Charge-parity switching effects and optimisation of transmon-qubit design parameters

  1. Miha Papič,
  2. Jani Tuorila,
  3. Adrian Auer,
  4. Inés de Vega,
  5. and Amin Hosseinkhani
Enhancing the performance of noisy quantum processors requires improving our understanding of error mechanisms and the ways to overcome them. A judicious selection of qubit design parameters,
guided by an accurate error model, plays a pivotal role in improving the performance of quantum processors. In this study, we identify optimal ranges for qubit design parameters, grounded in comprehensive noise modeling. To this end, we commence by analyzing a previously unexplored error mechanism that can perturb diabatic two-qubit gates due to charge-parity switches caused by quasiparticles. We show that such charge-parity switching can be the dominant quasiparticle-related error source in a controlled-Z gate between two qubits.
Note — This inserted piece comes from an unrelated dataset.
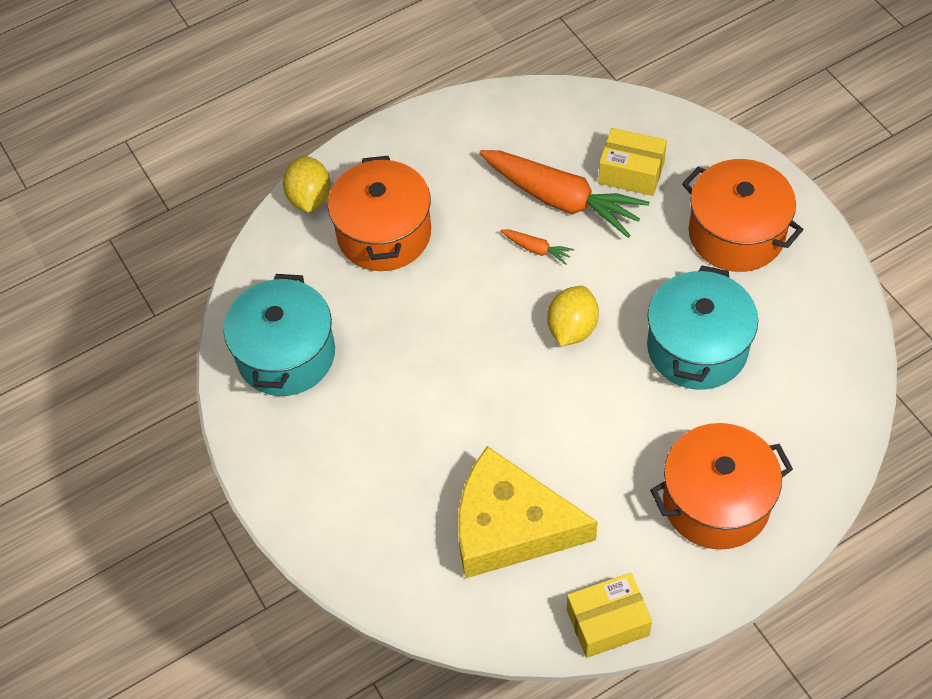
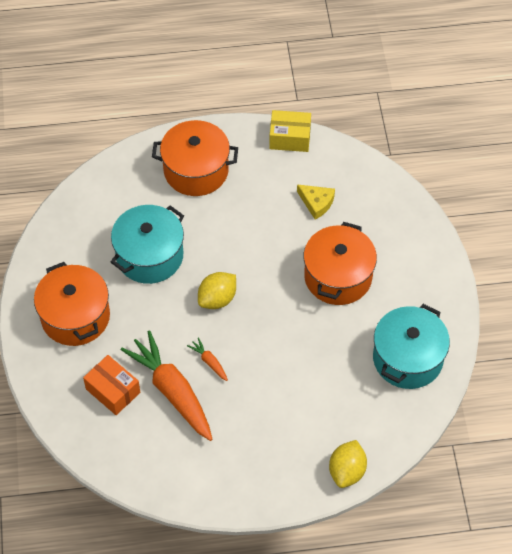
camera: 160 degrees left, 0 degrees up
(384, 233) = (306, 418): orange pot -> orange pot (338, 277)
(510, 526) = (316, 203): yellow cheese -> yellow cheese, size x0.46
(631, 172) = (113, 391): yellow box -> orange box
Moreover, we also demonstrate that quasiparticle dynamics, resulting in uncontrolled charge-parity switches, induce a residual longitudinal interaction between qubits in a tunable-coupler circuit. Our analysis of optimal design parameters is based on a performance metric for quantum circuit execution that takes into account the fidelity and frequencies of the appearance of both single and two-qubit gates in the circuit. This performance metric together with a detailed noise model enables us to find an optimal range for the qubit design parameters. Substantiating our findings through exact numerical simulations, we establish that fabricating quantum chips within this optimal parameter range not only augments the performance metric but also ensures its continued improvement with the enhancement of individual qubit coherence properties. Conversely, straying from the optimal parameter range can lead to the saturation of the performance metric. Our systematic analysis offers insights and serves as a guiding framework for the development of the next generation of transmon-based quantum processors.